> _Your instructions_: Scanning the entries below, copy every line that contains the word "Ytime".

[Circuit design text data]
▬▬▬

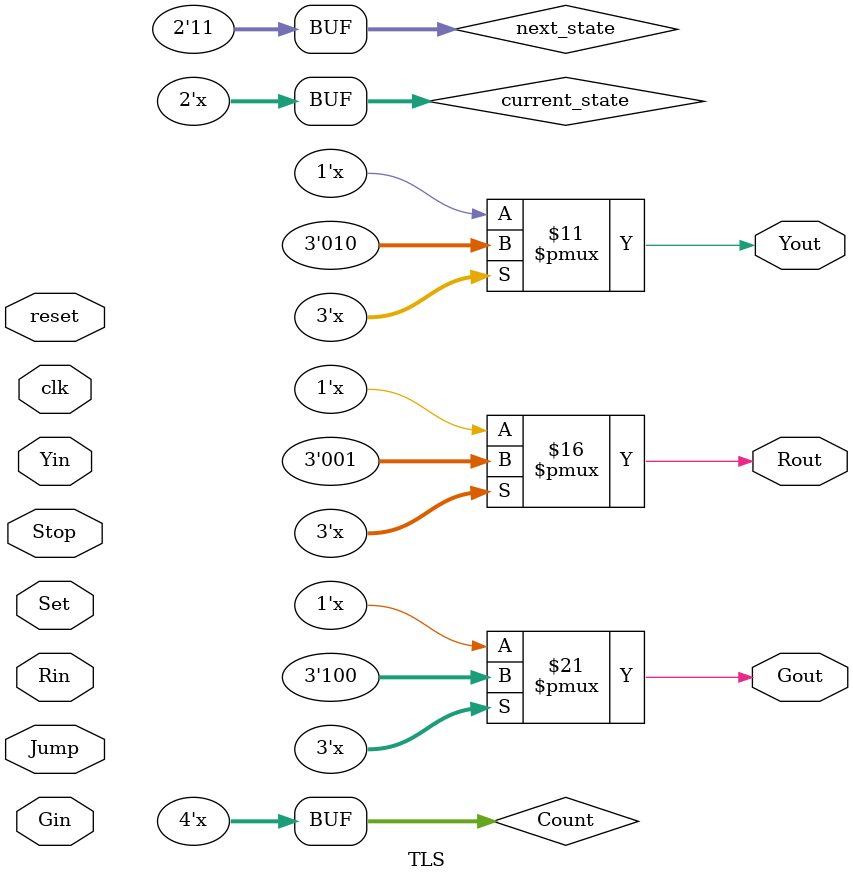
<source format=v>
module TLS(clk, reset, Set, Stop, Jump, Gin, Yin, Rin, Gout, Yout, Rout);
input           clk;
input           reset;
input           Set;
input           Stop;
input           Jump;
input     [3:0] Gin;
input     [3:0] Yin;
input     [3:0] Rin;
output          Gout;
output          Yout;
output          Rout;
reg Gout;
reg Yout;
reg Rout;
reg [3:0] Gtime;
reg [3:0] Ytime;
reg [3:0] Rtime;
reg    [3:0] Count;
reg [1:0] current_state;
reg [1:0] next_state;
parameter [1:0] Idle = 2'b00;
parameter [1:0] S1 = 2'b01;
parameter [1:0] S2 = 2'b10;
parameter [1:0] S3 = 2'b11;


always @(posedge clk) begin
    if(reset)begin
      current_state = Idle;
      Count = 0;
    end
    
    case ({Set,Stop,Jump})
      3'b100:begin
        Gtime = Gin;
        Ytime = Yin;
        Rtime = Rin;
        current_state = S1;
      end

      3'b010:begin
        current_state = current_state;
      end

      3'b001:begin
        current_state = S3;
      end

      default:
        current_state = next_state;
      
    endcase  
end



always @(current_state or Count) begin
    case (current_state)
        Idle:begin
          if(Count==3'b000)
            next_state = S1;
          else
            next_state = Idle;
        end

        S1:begin
          if(Count==Gtime)begin
            Count = 0;
            next_state = S2;
            current_state = next_state;
          end
          else
            next_state = S1;
        end 

        S2:begin
          if(Count==Ytime)begin
            Count = 0;
            next_state = S3;
            current_state = next_state;
          end
          else
            next_state = S2;
        end

        S3:begin
          if(Count==Rtime)begin
            Count = 0;
            next_state = S1;
            current_state = next_state;
          end
          else
            next_state = S3;
        end

        default: 
            next_state = S3;

    endcase
end


always @(posedge clk) begin
    case ({Set,Stop,Jump})
      3'b100:begin
        Count = 0;
      end

      3'b010:begin
        Count = Count;
      end

      3'b001:begin
        Count = 0;
      end

      default:begin
        Count = Count + 1;
      end
    endcase

end

always @(current_state) begin
    case (current_state)
        S1:
            {Gout,Yout,Rout} = 3'b100;
        
        S2:
            {Gout,Yout,Rout} = 3'b010;

        S3:
            {Gout,Yout,Rout} = 3'b001;
    endcase
end


endmodule
</source>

▬▬▬

> _Your response_:
reg [3:0] Ytime;
        Ytime = Yin;
          if(Count==Ytime)begin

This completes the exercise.